**Task instructions**
a) Condense the paragraph in the forum thread beginning "List comprehension is not removing" into one shorter sentence that keeps its main facts.
b) In the forum thread, edit the part from "Say I have these" to "[1,1,0], [1,1,1], [1,1,4]])", swapping "arrays" for "matrices".

38

Say I have these 2D arrays A and B.

How can I remove elements from A that are in B. (Complement in set theory: A-B)

A=np.asarray([[1,1,1], [1,1,2], [1,1,3], [1,1,4]])
B=np.asarray([[0,0,0], [1,0,2], [1,0,3], [1,0,4], [1,1,0], [1,1,1], [1,1,4]])
#output = [[1,1,2], [1,1,3]]

To be more precise, I would like to do something like this.

data = some numpy array
label = some numpy array
A = np.argwhere(label==0) #[[1 1 1], [1 1 2], [1 1 3], [1 1 4]]
B = np.argwhere(data>1.5) #[[0 0 0], [1 0 2], [1 0 3], [1 0 4], [1 1 0], [1 1 1], [1 1 4]]
out = np.argwhere(label==0 and data>1.5) #[[1 1 2], [1 1 3]]
FObersteiner
  • 22,500
  • 8
  • 42
  • 72
Jee Seok Yoon
  • 4,716
  • 9
  • 32
  • 47

5 Answers5

36

there is an easy solution with a list comprehension,

A = [i for i in A if i not in B]

Result

[[1, 1, 2], [1, 1, 3]]

List comprehension is not removing the elements from the array, it's just reassigning - if you want to remove the elements, use this method:

for i in B:
     if i in A:
     A.remove(i)

**Records supplied**

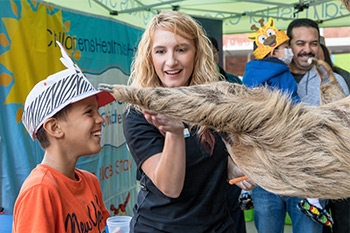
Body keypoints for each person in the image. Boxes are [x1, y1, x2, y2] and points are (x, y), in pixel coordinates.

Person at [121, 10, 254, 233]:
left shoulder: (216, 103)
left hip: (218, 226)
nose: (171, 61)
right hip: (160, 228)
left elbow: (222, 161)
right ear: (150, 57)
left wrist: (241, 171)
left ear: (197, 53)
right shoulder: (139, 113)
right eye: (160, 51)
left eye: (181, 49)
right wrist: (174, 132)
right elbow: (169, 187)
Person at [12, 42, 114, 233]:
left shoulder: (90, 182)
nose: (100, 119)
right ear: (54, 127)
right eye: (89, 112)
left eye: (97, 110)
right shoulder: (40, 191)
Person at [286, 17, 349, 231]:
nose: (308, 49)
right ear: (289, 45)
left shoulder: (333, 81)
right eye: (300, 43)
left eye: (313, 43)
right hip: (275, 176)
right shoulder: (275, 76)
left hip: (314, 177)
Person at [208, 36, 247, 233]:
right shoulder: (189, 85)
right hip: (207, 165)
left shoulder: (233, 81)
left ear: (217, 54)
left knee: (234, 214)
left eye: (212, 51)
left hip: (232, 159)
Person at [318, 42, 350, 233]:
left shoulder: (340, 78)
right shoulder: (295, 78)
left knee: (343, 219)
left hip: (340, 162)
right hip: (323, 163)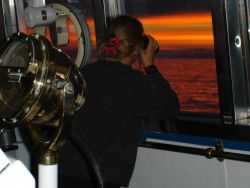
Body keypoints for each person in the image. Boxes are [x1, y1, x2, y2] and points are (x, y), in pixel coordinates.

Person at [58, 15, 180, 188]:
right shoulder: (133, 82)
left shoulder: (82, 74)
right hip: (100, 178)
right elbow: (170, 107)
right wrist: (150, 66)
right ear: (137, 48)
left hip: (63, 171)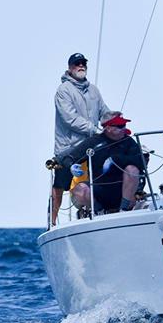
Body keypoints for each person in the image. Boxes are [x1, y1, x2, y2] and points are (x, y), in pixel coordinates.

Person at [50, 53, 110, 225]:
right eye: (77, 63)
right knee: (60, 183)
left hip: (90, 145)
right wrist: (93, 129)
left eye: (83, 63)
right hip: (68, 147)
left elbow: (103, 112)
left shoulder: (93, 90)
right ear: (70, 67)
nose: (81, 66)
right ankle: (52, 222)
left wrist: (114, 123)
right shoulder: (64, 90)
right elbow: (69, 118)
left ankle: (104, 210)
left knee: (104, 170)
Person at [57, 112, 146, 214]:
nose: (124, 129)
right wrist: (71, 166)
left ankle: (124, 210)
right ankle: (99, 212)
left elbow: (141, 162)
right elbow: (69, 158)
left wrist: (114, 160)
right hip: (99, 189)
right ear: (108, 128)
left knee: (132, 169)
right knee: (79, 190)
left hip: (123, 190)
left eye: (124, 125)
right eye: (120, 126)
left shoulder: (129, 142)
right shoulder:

**Results**
a) A list comprehension only reassigns the array instead of removing elements from it, so the method that follows should be used to actually remove them.

b)
Say I have these 2D matrices A and B.

How can I remove elements from A that are in B. (Complement in set theory: A-B)

A=np.asarray([[1,1,1], [1,1,2], [1,1,3], [1,1,4]])
B=np.asarray([[0,0,0], [1,0,2], [1,0,3], [1,0,4], [1,1,0], [1,1,1], [1,1,4]])